Written By Hourpost on Friday, December 30, 2011 | 9:20 AM

Before closing of 2011 Microsoft Corp. released its 100th security update which is being viewed as a rare out-of-band update. The update has been rated as Critical for a Denial of Service (DoS) vulnerability and the post specifically praises the team behind this update, the ASP.NET team for this "holidays heroics". Four patches have been made available through the update which affected the Microsoft .

NET Framework in a number of supported versions of Windows operating system that includes Windows Server 2003, Windows XP SP3, Windows 7, Windows Vista, Windows Server 2008 and also 2008 R2. The unpatched systems might allow cyber attackers to "take any action in the context of an existing account on the ASP.NET site, including executing arbitrary commands." Manual update is also possible in case automatic updates are turned off. "An attacker who successfully exploited this vulnerability could take any action in the context of an existing account on the ASP.NET site, including executing arbitrary commands.

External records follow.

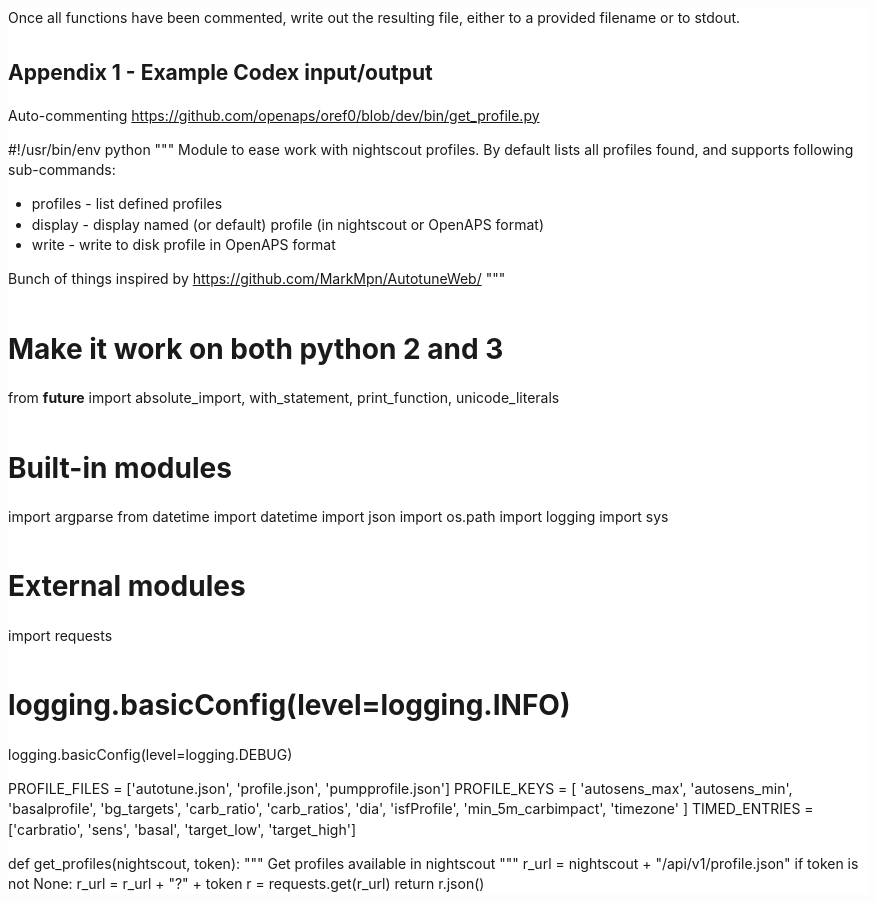 Once all functions have been commented, write out the resulting file, either to a provided filename or to stdout.


## Appendix 1 - Example Codex input/output

Auto-commenting https://github.com/openaps/oref0/blob/dev/bin/get_profile.py

#!/usr/bin/env python
"""
Module to ease work with nightscout profiles.
By default lists all profiles found, and supports following sub-commands:
* profiles - list defined profiles
* display - display named (or default) profile
    (in nightscout or OpenAPS format)
* write - write to disk profile in OpenAPS format

Bunch of things inspired by https://github.com/MarkMpn/AutotuneWeb/
"""

# Make it work on both python 2 and 3
from __future__ import absolute_import, with_statement, print_function, unicode_literals

# Built-in modules
import argparse
from datetime import datetime
import json
import os.path
import logging
import sys

# External modules
import requests

# logging.basicConfig(level=logging.INFO)
logging.basicConfig(level=logging.DEBUG)

PROFILE_FILES = ['autotune.json', 'profile.json', 'pumpprofile.json']
PROFILE_KEYS = [
    'autosens_max', 'autosens_min', 'basalprofile', 'bg_targets', 'carb_ratio',
    'carb_ratios', 'dia', 'isfProfile', 'min_5m_carbimpact', 'timezone'
]
TIMED_ENTRIES = ['carbratio', 'sens', 'basal', 'target_low', 'target_high']


def get_profiles(nightscout, token):
    """
    Get profiles available in nightscout
    """
    r_url = nightscout + "/api/v1/profile.json"
    if token is not None:
        r_url = r_url + "?" + token
    r = requests.get(r_url)
    return r.json()
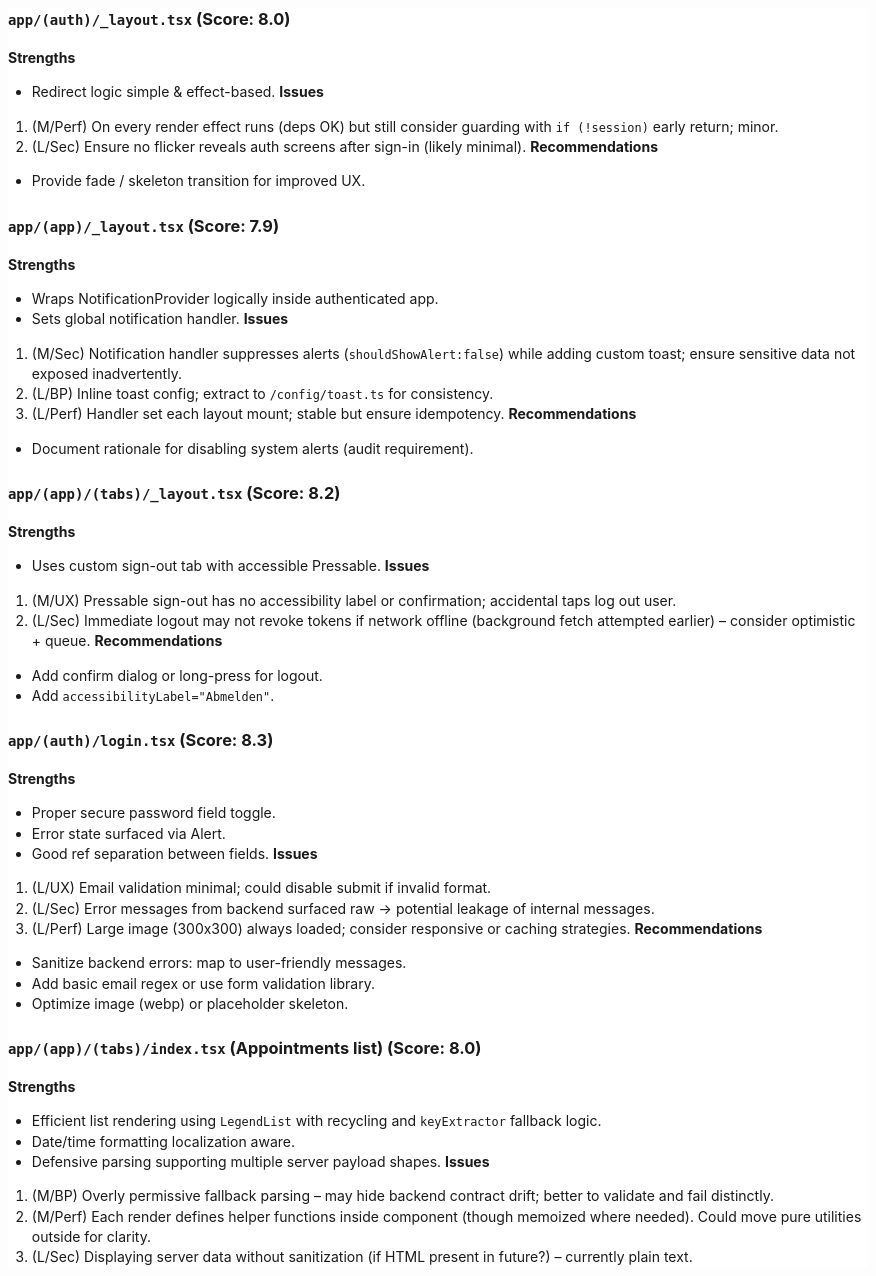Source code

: ### `app/(auth)/_layout.tsx` (Score: 8.0)
**Strengths**
- Redirect logic simple & effect-based.
**Issues**
1. (M/Perf) On every render effect runs (deps OK) but still consider guarding with `if (!session)` early return; minor.
2. (L/Sec) Ensure no flicker reveals auth screens after sign-in (likely minimal).
**Recommendations**
- Provide fade / skeleton transition for improved UX.

### `app/(app)/_layout.tsx` (Score: 7.9)
**Strengths**
- Wraps NotificationProvider logically inside authenticated app.
- Sets global notification handler.
**Issues**
1. (M/Sec) Notification handler suppresses alerts (`shouldShowAlert:false`) while adding custom toast; ensure sensitive data not exposed inadvertently.
2. (L/BP) Inline toast config; extract to `/config/toast.ts` for consistency.
3. (L/Perf) Handler set each layout mount; stable but ensure idempotency.
**Recommendations**
- Document rationale for disabling system alerts (audit requirement).

### `app/(app)/(tabs)/_layout.tsx` (Score: 8.2)
**Strengths**
- Uses custom sign-out tab with accessible Pressable.
**Issues**
1. (M/UX) Pressable sign-out has no accessibility label or confirmation; accidental taps log out user.
2. (L/Sec) Immediate logout may not revoke tokens if network offline (background fetch attempted earlier) – consider optimistic + queue.
**Recommendations**
- Add confirm dialog or long-press for logout.
- Add `accessibilityLabel="Abmelden"`.

### `app/(auth)/login.tsx` (Score: 8.3)
**Strengths**
- Proper secure password field toggle.
- Error state surfaced via Alert.
- Good ref separation between fields.
**Issues**
1. (L/UX) Email validation minimal; could disable submit if invalid format.
2. (L/Sec) Error messages from backend surfaced raw → potential leakage of internal messages.
3. (L/Perf) Large image (300x300) always loaded; consider responsive or caching strategies.
**Recommendations**
- Sanitize backend errors: map to user-friendly messages.
- Add basic email regex or use form validation library.
- Optimize image (webp) or placeholder skeleton.

### `app/(app)/(tabs)/index.tsx` (Appointments list) (Score: 8.0)
**Strengths**
- Efficient list rendering using `LegendList` with recycling and `keyExtractor` fallback logic.
- Date/time formatting localization aware.
- Defensive parsing supporting multiple server payload shapes.
**Issues**
1. (M/BP) Overly permissive fallback parsing – may hide backend contract drift; better to validate and fail distinctly.
2. (M/Perf) Each render defines helper functions inside component (though memoized where needed). Could move pure utilities outside for clarity.
3. (L/Sec) Displaying server data without sanitization (if HTML present in future?) – currently plain text.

The update is rated Critical for Microsoft .NET Framework 1.1 Service Pack 1, Microsoft .NET Framework 2.0 Service Pack 2, Microsoft .NET Framework 3.5. Service Pack 1, Microsoft .NET Framework 3.5.1, and Microsoft .NET Framework 4 on all supported editions of Windows, including Windows 7. In a security advisory issued the same day, Microsoft, whose ASP .Net programming language is one of several affected by the flaw, promised to patch the vulnerability and offered customers ways to protect their servers until it releases an update. Microsoft confirmed that a single 100K specially-crafted HTTP request sent to a server running ASP .Net would consume 100% of one CPU core for 90-110 seconds. The implications are significant for Web apps and sites that run on those servers. Microsoft's rush to patch the flaw in ASP .Net hinted at the seriousness of the bug.